- Genre: Soap Romantic Comedy
- Written by: Adam Azeen
- Directed by: Abis Raza
- Starring: Sanam Chaudhry Eshita Syed
- Theme music composer: Sohail Haider
- Opening theme: 100 Din Ki Kahani..Aik Pal Ki Kahani Hai by Shahbaz lyrics by Sabir Zafar
- Country of origin: Pakistan
- Original language: Urdu
- No. of episodes: 60

Production
- Producers: Momina Duraid Gemstones
- Production location: Karachi, Sindh
- Camera setup: Multi-Camera
- Production company: MD Productions

Original release
- Network: Hum TV
- Release: 22 February – 2 June 2016

= Zindagi Tujh Ko Jiya =

Zindagi Tujh Ko Jiya is a Pakistani romantic soap which premiered on 22 February 2016 on Hum TV and aired in the evenings from Monday to Thursday. It is directed by Abis Raza, written by Adam Azeen and produced by Momina Duraid under her home production and Gem Stones Productions. It was previously aired on Hum Sitaray as 100 Din Ki Kahani but was not finished.

==Synopsis==
The drama revolves around a woman Maryam (Sanam Chaudhry) who loves Zeeshan (Furqan Qureshi). While, Maryam has a sister in law Samra (Eshita Syed), Zeeshan has two sisters: Safia and Sania. Safia and her mother wanted that Zeeshan marry Afshan, her husband Khalid's sister. His other sister supported Maryam as she thinks she is good for Zeeshan.
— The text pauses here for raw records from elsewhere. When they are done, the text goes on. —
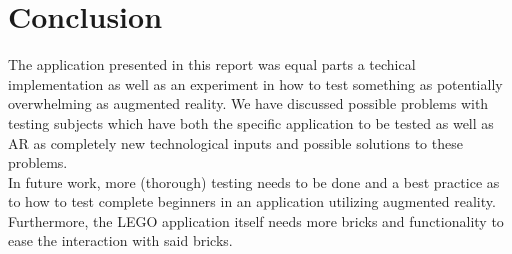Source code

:
\section{Conclusion}
The application presented in this report was equal parts a techical implementation as well as an experiment in how to test something as potentially overwhelming as augmented reality. We have discussed possible problems with testing subjects which have both the specific application to be tested as well as AR as completely new technological inputs and possible solutions to these problems.\\
In future work, more (thorough) testing needs to be done and a best practice as to how to test complete beginners in an application utilizing augmented reality. Furthermore, the LEGO application itself needs more bricks and functionality to ease the interaction with said bricks. 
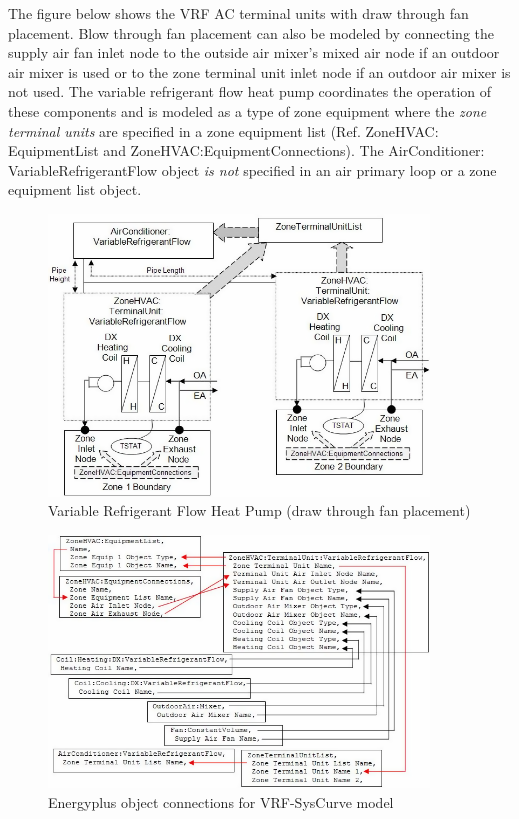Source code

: The figure below shows the VRF AC terminal units with draw through fan placement. Blow through fan placement can also be modeled by connecting the supply air fan inlet node to the outside air mixer's mixed air node if an outdoor air mixer is used or to the zone terminal unit inlet node if an outdoor air mixer is not used. The variable refrigerant flow heat pump coordinates the operation of these components and is modeled as a type of zone equipment where the \emph{zone terminal units} are specified in a zone equipment list (Ref. ZoneHVAC: EquipmentList and ZoneHVAC:EquipmentConnections). The AirConditioner: VariableRefrigerantFlow object \emph{is not} specified in an air primary loop or a zone equipment list object.

\begin{figure}[hbtp] %
\centering
\includegraphics[width=0.9\textwidth, height=0.9\textheight, keepaspectratio=true]{media/image5315.png}
\caption{Variable Refrigerant Flow Heat Pump (draw through fan placement) \protect \label{fig:variable-refrigerant-flow-heat-pump-draw}}
\end{figure}

\begin{figure}[hbtp] %
\centering
\includegraphics[width=0.9\textwidth, height=0.9\textheight, keepaspectratio=true]{media/image5316.png}
\caption{Energyplus object connections for VRF-SysCurve model \protect \label{fig:energyplus-object-connections-for-vrf}}
\end{figure}

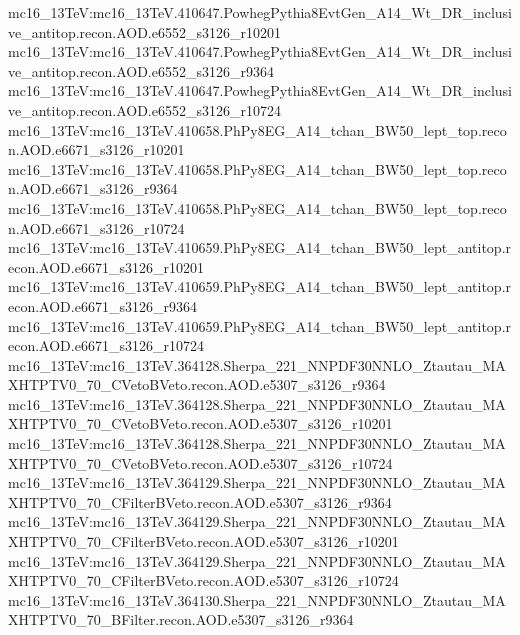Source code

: { mc16\_13TeV:mc16\_13TeV.410647.PowhegPythia8EvtGen\_A14\_Wt\_DR\_inclusive\_antitop.recon.AOD.e6552\_s3126\_r10201\newline    
 mc16\_13TeV:mc16\_13TeV.410647.PowhegPythia8EvtGen\_A14\_Wt\_DR\_inclusive\_antitop.recon.AOD.e6552\_s3126\_r9364   \newline 
 mc16\_13TeV:mc16\_13TeV.410647.PowhegPythia8EvtGen\_A14\_Wt\_DR\_inclusive\_antitop.recon.AOD.e6552\_s3126\_r10724   \newline 
 mc16\_13TeV:mc16\_13TeV.410658.PhPy8EG\_A14\_tchan\_BW50\_lept\_top.recon.AOD.e6671\_s3126\_r10201   \newline 
 mc16\_13TeV:mc16\_13TeV.410658.PhPy8EG\_A14\_tchan\_BW50\_lept\_top.recon.AOD.e6671\_s3126\_r9364   \newline
 mc16\_13TeV:mc16\_13TeV.410658.PhPy8EG\_A14\_tchan\_BW50\_lept\_top.recon.AOD.e6671\_s3126\_r10724   \newline 
 mc16\_13TeV:mc16\_13TeV.410659.PhPy8EG\_A14\_tchan\_BW50\_lept\_antitop.recon.AOD.e6671\_s3126\_r10201   \newline 
 mc16\_13TeV:mc16\_13TeV.410659.PhPy8EG\_A14\_tchan\_BW50\_lept\_antitop.recon.AOD.e6671\_s3126\_r9364   \newline 
 mc16\_13TeV:mc16\_13TeV.410659.PhPy8EG\_A14\_tchan\_BW50\_lept\_antitop.recon.AOD.e6671\_s3126\_r10724   \newline 
 mc16\_13TeV:mc16\_13TeV.364128.Sherpa\_221\_NNPDF30NNLO\_Ztautau\_MAXHTPTV0\_70\_CVetoBVeto.recon.AOD.e5307\_s3126\_r9364\newline    
 mc16\_13TeV:mc16\_13TeV.364128.Sherpa\_221\_NNPDF30NNLO\_Ztautau\_MAXHTPTV0\_70\_CVetoBVeto.recon.AOD.e5307\_s3126\_r10201 \newline   
 mc16\_13TeV:mc16\_13TeV.364128.Sherpa\_221\_NNPDF30NNLO\_Ztautau\_MAXHTPTV0\_70\_CVetoBVeto.recon.AOD.e5307\_s3126\_r10724   \newline 
 mc16\_13TeV:mc16\_13TeV.364129.Sherpa\_221\_NNPDF30NNLO\_Ztautau\_MAXHTPTV0\_70\_CFilterBVeto.recon.AOD.e5307\_s3126\_r9364   \newline 
 mc16\_13TeV:mc16\_13TeV.364129.Sherpa\_221\_NNPDF30NNLO\_Ztautau\_MAXHTPTV0\_70\_CFilterBVeto.recon.AOD.e5307\_s3126\_r10201   \newline 
 mc16\_13TeV:mc16\_13TeV.364129.Sherpa\_221\_NNPDF30NNLO\_Ztautau\_MAXHTPTV0\_70\_CFilterBVeto.recon.AOD.e5307\_s3126\_r10724 \newline   
 mc16\_13TeV:mc16\_13TeV.364130.Sherpa\_221\_NNPDF30NNLO\_Ztautau\_MAXHTPTV0\_70\_BFilter.recon.AOD.e5307\_s3126\_r9364 \newline   
}
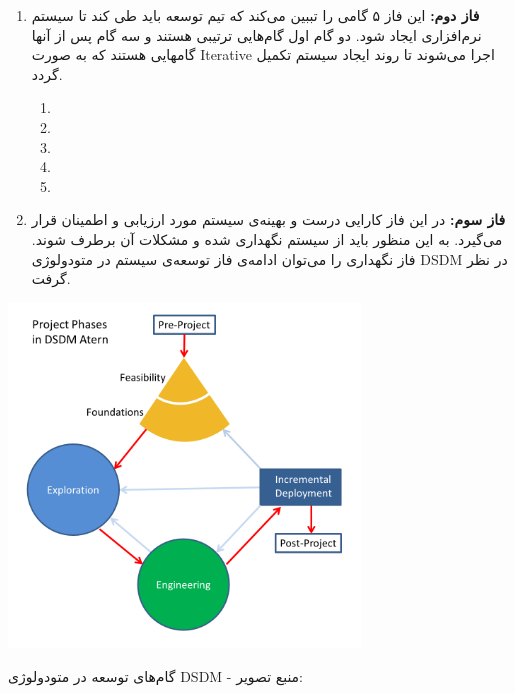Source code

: \begin{enumerate}[i]
\begin{enumerate}[I]
\item \textbf{فاز دوم:‌} \newline
این فاز ۵ گامی را تببین می‌کند که تیم توسعه باید طی کند تا سیستم نرم‌افزاری ایجاد شود. دو گام اول گام‌هایی ترتیبی هستند و سه گام پس از آنها گامهایی هستند که به صورت Iterative اجرا می‌شوند تا روند ایجاد سیستم تکمیل گردد.

\begin{enumerate}[1]
\item {}
\item {}
\item {}
\item {}
\item {}
\end{enumerate}

\item \textbf{فاز سوم:‌} \newline
در این فاز کارایی درست و بهینه‌ی سیستم مورد ارزیابی و اطمینان قرار می‌گیرد. به این منظور باید از سیستم نگهداری شده و مشکلات آن برطرف شوند. فاز نگهداری را می‌توان ادامه‌ی فاز توسعه‌ی سیستم در متودولوژی DSDM در نظر گرفت.
\cite{dsdm-stages}
\end{enumerate}

\begin{center}
\includegraphics[width = 0.7\textwidth]{images/DSDM_Atern_Project_Phases}

گام‌های توسعه در متودولوژی DSDM - منبع تصویر:
\end{center}


\end{enumerate}
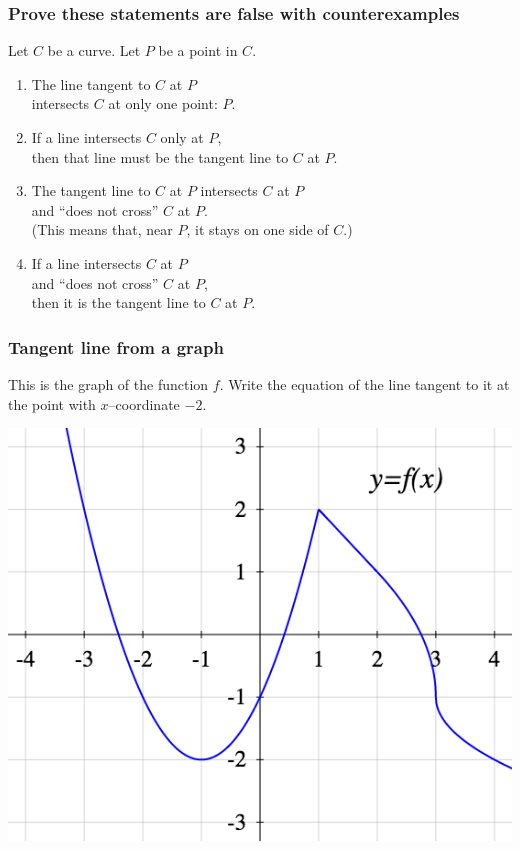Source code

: \begin{frame}
	\frametitle{Prove these statements are false with counterexamples}

	Let $C$ be a curve. Let $P$ be a point in $C$.
	\vfill
	\begin{enumerate}
		\item The line tangent to $C$ at $P$ \\ intersects $C$ at only one point:
			$P$.
			\vfill

		\item If a line intersects $C$ only at $P$, \\ then that line must be the
			tangent line to $C$ at $P$.
			\vfill

		\item The tangent line to $C$ at $P$ intersects $C$ at $P$ \\ and ``does not
			cross'' $C$ at $P$. \\ (This means that, near $P$, it stays on one side of
			$C$.)
			\vfill

		\item If a line intersects $C$ at $P$ \\ and ``does not cross'' $C$ at $P$,
			\\ then it is the tangent line to $C$ at $P$.
			\vfill
	\end{enumerate}
\end{frame}

\begin{frame}[t]
	\frametitle{Tangent line from a graph}
	This is the graph of the function $f$. Write the equation of the line tangent
	to it at the point with $x$--coordinate $-2$.
	\begin{center}
		\includegraphics[scale=.4]{G4}
	\end{center}
\end{frame}

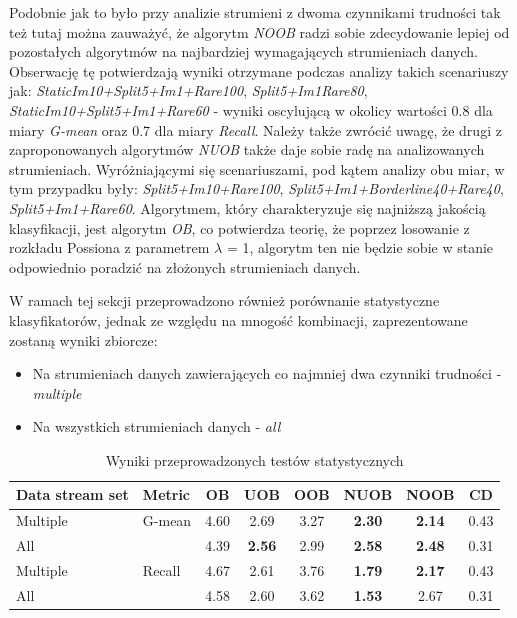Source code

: \noindent Podobnie jak to było przy analizie strumieni z dwoma czynnikami trudności tak też tutaj można zauważyć, że algorytm \textit{NOOB} radzi sobie zdecydowanie lepiej od pozostałych algorytmów na najbardziej wymagających strumieniach danych. Obserwację tę potwierdzają wyniki otrzymane podczas analizy takich scenariuszy jak: \textit{StaticIm10+Split5+Im1+Rare100}, \textit{Split5+Im1Rare80}, \textit{StaticIm10+Split5+Im1+Rare60} - wyniki oscylującą w okolicy wartości 0.8 dla miary \textit{G-mean} oraz 0.7 dla miary \textit{Recall}. Należy także zwrócić uwagę, że drugi z zaproponowanych algorytmów \textit{NUOB} także daje sobie radę na analizowanych strumieniach. Wyróżniającymi się scenariuszami, pod kątem analizy obu miar, w tym przypadku były: \textit{Split5+Im10+Rare100}, \textit{Split5+Im1+Borderline40+Rare40}, \textit{Split5+Im1+Rare60}. Algorytmem, który charakteryzuje się najniższą jakością klasyfikacji, jest algorytm \textit{OB}, co potwierdza teorię, że poprzez losowanie z rozkładu Possiona z parametrem $\lambda$ = 1, algorytm ten nie będzie sobie w stanie odpowiednio poradzić na złożonych strumieniach danych.

W ramach tej sekcji przeprowadzono również porównanie statystyczne klasyfikatorów, jednak ze względu na mnogość kombinacji, zaprezentowane zostaną wyniki zbiorcze:

\begin{itemize}
    \item Na strumieniach danych zawierających co najmniej dwa czynniki trudności - \textit{multiple}
    \item Na wszystkich strumieniach danych - \textit{all}
\end{itemize}

\begin{table}[ht]
\centering\small%
\setlength{\tabcolsep}{10pt} 
\renewcommand{\arraystretch}{1.5} 
\begin{tabular}{l l c c c c c c}
\toprule
Data stream set & Metric & OB & UOB & OOB & NUOB & NOOB & CD \\
\midrule
Multiple & G-mean & 4.60 & 2.69 & 3.27 & \textbf{2.30} & \textbf{2.14} & 0.43 \\
All  & & 4.39 & \textbf{2.56} & 2.99 & \textbf{2.58} & \textbf{2.48} & 0.31 \\
Multiple & Recall & 4.67 & 2.61 & 3.76 & \textbf{1.79} & \textbf{2.17} & 0.43\\
All  & & 4.58 & 2.60 & 3.62 & \textbf{1.53} & 2.67 & 0.31 \\
\bottomrule
\end{tabular}
\caption{Wyniki przeprowadzonych testów statystycznych}\label{Tab:ComplexFriedman}
\end{table}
Zeeshan and Maryam marry as a court marriage which angries her in-laws except Sania. Maryam, who is six months pregnant and counting days for her baby to be born. However, while she is looking forward to the big day, her husband is diagnosed with cancer and is left with approximately the same number of days to live.

==Cast==
- Sanam Chaudhry as Maryam
- Furqan Qureshi as Zeeshan
- Zara Tareen as Safia
- Eshita Syed as Samra
- Mazhar Ali as Maryam's dad
- Aamir Qureshi as Bilal
- Seema Seher
- Komal Iqbal as Sania

==Controversy==

HUM was accused of having copied their sister channel's show '100 Din Ki Kahani' and splitting the serial episodes up into small daily soap episodes.